Tenho brincado com esta péssima mudança legislativa do CTB, dizendo que parece aquela piada em que a pessoa entra no edifício errado e, quando acessa o elevador, é questionado pelo ascensorista em qual andar ele vai, ao que responde: “tanto faz, já estou no edifício errado mesmo”. Neste caso, o edifício errado é o CTB e o andar escolhido, parece que aleatoriamente, foi o XVII.
Feitas estas considerações, analisemos outros equívocos do artigo 278-A:
O caput estabelece que o condutor condenado, em decisão judicial transitada em julgado (isto é, que não cabe mais recurso), terá cassado seu documento de habilitação ou será proibido de obter a habilitação para dirigir veículo automotor pelo prazo de 5 (cinco) anos.
Observe que a redação legal, com o uso da conjunção ‘ou’, permite uma dupla interpretação: o que ocorrerá pelo prazo de 5 (cinco) anos? Apenas a proibição de obter a habilitação (para aqueles que, obviamente, ainda não são habilitados) e, neste caso, a cassação do documento de habilitação seguiria o padrão estabelecido no artigo 263 do CTB (cujo § 2º prevê o prazo mínimo de 2 anos após sua imposição, para se requerer a reabilitação) ou também para a cassação (e, com esta opção, passamos a ter um novo “tipo de cassação”, que exige um tempo maior de espera para a regularização da situação do condutor)?
Infelizmente, o § 1º, que completa a informação quanto à penalidade, também não esclarece a dubiedade, já que, ao estabelecer que “o condutor condenado poderá requerer sua reabilitação, submetendo-se a todos os exames necessários à habilitação, na forma deste Código”, deixa em aberto qual é o prazo que se deve esperar: o da cassação prevista no artigo 263 (dois anos) ou o que se encontra mencionado no caput, após a menção à pena de proibição de se obter a habilitação (cinco anos)?
Vale reiterar, ainda, que não existe no CTB a pena criminal de “cassação do documento de habilitação ou proibição de se obter a habilitação para dirigir veículo automotor” e, neste aspecto, também houve uma inovação, tendo em vista que, até então, o que existia, para os crimes de trânsito, era a “suspensão ou proibição de se obter a permissão ou a habilitação”, com duração variável de dois meses a cinco anos (artigo 293).
No § 2º, mais uma impropriedade (e, consequentemente, outra confusão): para o preso em flagrante, pelo cometimento destes crimes, o juiz poderá, a qualquer momento, se necessário para a garantia da ordem pública, decretar a “suspensão da permissão ou da habilitação para dirigir veículo automotor, ou a proibição de sua obtenção”. Qual o prazo (já que não se prevê taxativamente)? Exatos cinco anos, conforme o caput ou variável, de dois meses a cinco anos, conforme artigo 293? Ademais, por que se optou, aqui, utilizar a palavra suspensão, em vez de cassação?
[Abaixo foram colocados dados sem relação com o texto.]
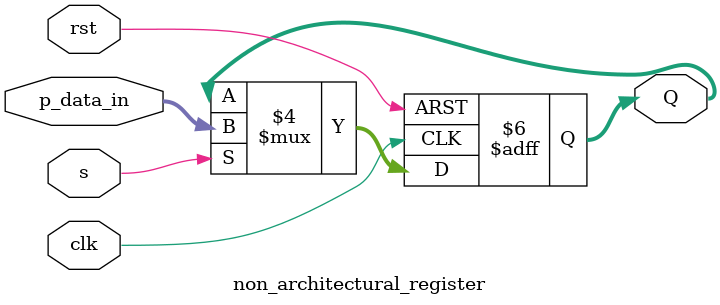
<source format=v>
module non_architectural_register ( input clk,rst, input [31:0] p_data_in, input s,

output  reg [31:0] Q);

always @(posedge clk,negedge rst)      
    if (~rst) Q=32'b 0000;
  else
	begin
		if(s) Q<=p_data_in;
		else Q <= Q;
	end
endmodule

</source>
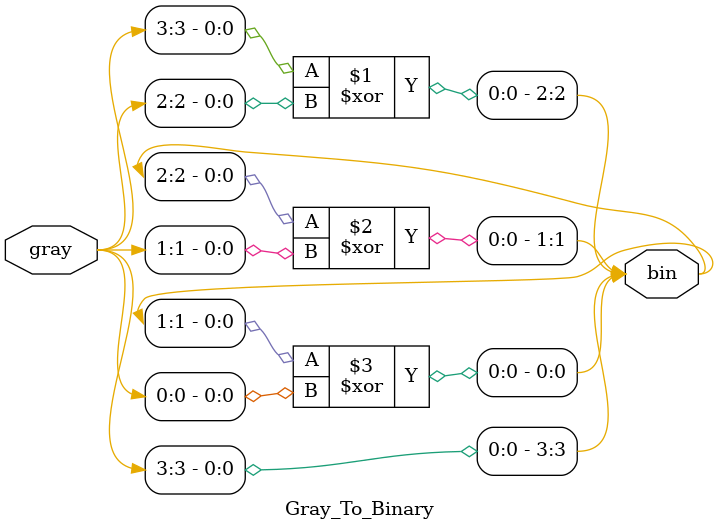
<source format=v>
`timescale 1ns / 1ps


module Gray_To_Binary #(
        parameter N = 4)(
        input [N-1:0] gray, //input gray
        output [N-1:0] bin //output binario
    );
    
    assign bin[N-1] = gray[N-1];
    
    genvar i;
    generate
    for(i = N-2; i >= 0; i = i-1) begin: Gray_To_Binary
        assign bin[i] = bin[i+1] ^ gray[i];
    end
    endgenerate
 
endmodule

</source>
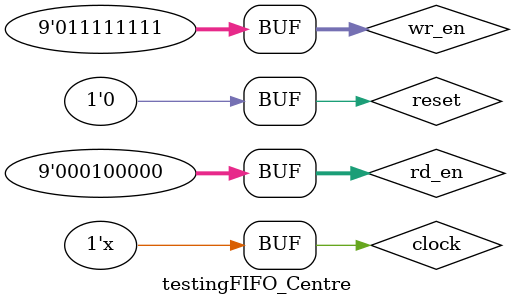
<source format=v>
`timescale 1us / 1ps

module testingFIFO_Centre;

	// Inputs
	reg clock;
	reg reset;
	reg [8:0] wr_en, rd_en;

	// Outputs
	wire [7:0] datastream0, datastream1, datastream2, datastream3, datastream4, datastream5, datastream6, datastream7;
	wire [8:0] fifo_state_full, fifo_state_empty;
	wire [13:0] DS0_rd_count, DS1_rd_count, DS2_rd_count, DS3_rd_count, DS4_rd_count, DS5_rd_count, DS6_rd_count, DS7_rd_count;
	wire [12:0] DS0_wr_count, DS1_wr_count, DS2_wr_count, DS3_wr_count, DS4_wr_count, DS5_wr_count, DS6_wr_count, DS7_wr_count;
	
	parameter sensor0 = 16'h4869, sensor1 = 16'h5B5D, sensor2 = 16'h6E49, sensor3 = 16'h3B29;
	parameter sensor4 = 16'h2829, sensor5 = 16'h3725, sensor6 = 16'h780A, sensor7 = 16'h7B2C;

	// Instantiate the Unit Under Test (UUT)
	FIFO_centre uut(
		.read_clock(clock),
		.write_clock(clock),
		.reset(reset),
		
		.DS0_in(sensor0), .DS1_in(sensor1), .DS2_in(sensor2), .DS3_in(sensor3), .DS4_in(sensor4), .DS5_in(sensor5), .DS6_in(sensor6), .DS7_in(sensor7),
		.DS0_out(datastream0), .DS1_out(datastream1), .DS2_out(datastream2), .DS3_out(datastream3), .DS4_out(datastream4), .DS5_out(datastream5), .DS6_out(datastream6), .DS7_out(datastream7),
		.DS0_rd_count(DS0_rd_count), .DS1_rd_count(DS1_rd_count), .DS2_rd_count(DS2_rd_count), .DS3_rd_count(DS3_rd_count), 
		.DS4_rd_count(DS4_rd_count), .DS5_rd_count(DS5_rd_count), .DS6_rd_count(DS6_rd_count), .DS7_rd_count(DS7_rd_count),
		.DS0_wr_count(DS0_wr_count), .DS1_wr_count(DS1_wr_count), .DS2_wr_count(DS2_wr_count), .DS3_wr_count(DS3_wr_count), 
		.DS4_wr_count(DS4_wr_count), .DS5_wr_count(DS5_wr_count), .DS6_wr_count(DS6_wr_count), .DS7_wr_count(DS7_wr_count),
		
		.AT_in(),
		.AT_out(),
		.AT_rd_count(),
		.AT_wr_count(),

		.write_enable(wr_en),
		.read_enable(rd_en),
		
		.full_flag(fifo_state_full), 
		.empty_flag(fifo_state_empty)
	);
	
	always begin
		#1 clock = !clock;
	end

	initial begin
		// Initialize Inputs
		clock = 0;
		reset = 1;
		wr_en = 9'h000;
		rd_en = 9'h000;

		// Wait 100 us for global reset to finish
		#100;
        
		// Add stimulus here
		#0 reset = 1'b0;
		#0 wr_en = 9'h0FF;
		
		#150 rd_en = 9'h020;
	end
	
endmodule


</source>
A distinção é propositalmente técnica ou decorrente de completo desconhecimento do legislador?
São muitas as questões ainda sem resposta, que veremos, na prática, com o passar do tempo.
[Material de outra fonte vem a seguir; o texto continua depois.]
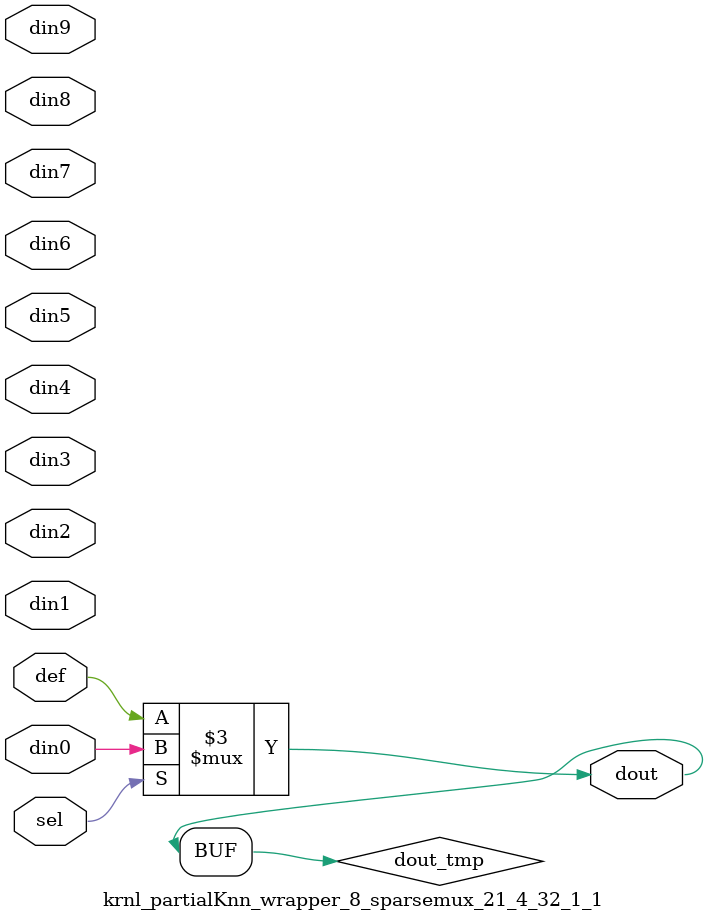
<source format=v>
`timescale 1ns / 1ps

module krnl_partialKnn_wrapper_8_sparsemux_21_4_32_1_1 (din0,din1,din2,din3,din4,din5,din6,din7,din8,din9,def,sel,dout);

parameter din0_WIDTH = 1;

parameter din1_WIDTH = 1;

parameter din2_WIDTH = 1;

parameter din3_WIDTH = 1;

parameter din4_WIDTH = 1;

parameter din5_WIDTH = 1;

parameter din6_WIDTH = 1;

parameter din7_WIDTH = 1;

parameter din8_WIDTH = 1;

parameter din9_WIDTH = 1;

parameter def_WIDTH = 1;
parameter sel_WIDTH = 1;
parameter dout_WIDTH = 1;

parameter [sel_WIDTH-1:0] CASE0 = 1;

parameter [sel_WIDTH-1:0] CASE1 = 1;

parameter [sel_WIDTH-1:0] CASE2 = 1;

parameter [sel_WIDTH-1:0] CASE3 = 1;

parameter [sel_WIDTH-1:0] CASE4 = 1;

parameter [sel_WIDTH-1:0] CASE5 = 1;

parameter [sel_WIDTH-1:0] CASE6 = 1;

parameter [sel_WIDTH-1:0] CASE7 = 1;

parameter [sel_WIDTH-1:0] CASE8 = 1;

parameter [sel_WIDTH-1:0] CASE9 = 1;

parameter ID = 1;
parameter NUM_STAGE = 1;



input [din0_WIDTH-1:0] din0;

input [din1_WIDTH-1:0] din1;

input [din2_WIDTH-1:0] din2;

input [din3_WIDTH-1:0] din3;

input [din4_WIDTH-1:0] din4;

input [din5_WIDTH-1:0] din5;

input [din6_WIDTH-1:0] din6;

input [din7_WIDTH-1:0] din7;

input [din8_WIDTH-1:0] din8;

input [din9_WIDTH-1:0] din9;

input [def_WIDTH-1:0] def;
input [sel_WIDTH-1:0] sel;

output [dout_WIDTH-1:0] dout;



reg [dout_WIDTH-1:0] dout_tmp;

always @ (*) begin
case (sel)
    
    CASE0 : dout_tmp = din0;
    
    CASE1 : dout_tmp = din1;
    
    CASE2 : dout_tmp = din2;
    
    CASE3 : dout_tmp = din3;
    
    CASE4 : dout_tmp = din4;
    
    CASE5 : dout_tmp = din5;
    
    CASE6 : dout_tmp = din6;
    
    CASE7 : dout_tmp = din7;
    
    CASE8 : dout_tmp = din8;
    
    CASE9 : dout_tmp = din9;
    
    default : dout_tmp = def;
endcase
end


assign dout = dout_tmp;



endmodule

</source>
Em conclusão, não obstante qualquer vontade positiva do Nobre Deputado, para aumentar o combate à criminalidade em nosso país, reitero minha opinião pessoal, lamentando por mais um remendo mal feito, nesta imensa Colcha de Trapos Brasileira, chamada CTB.
São Paulo, 20 de fevereiro de 2019.
JULYVER MODESTO DE ARAUJO, Capitão da Polícia Militar de São Paulo, com atuação no policiamento de trânsito urbano desde 1996; Conselheiro do CETRAN/SP desde 2003; Mestre em Ciências Policiais de Segurança e Ordem Pública pelo Centro de Altos Estudos de Segurança da PMESP; Mestre em Direito do Estado pela Pontifícia Universidade Católica - PUC/SP; Especialista em Direito Público pela Escola Superior do Ministério Público de SP; Coordenador de Cursos, Professor, Palestrante e Autor de livros e artigos sobre trânsito.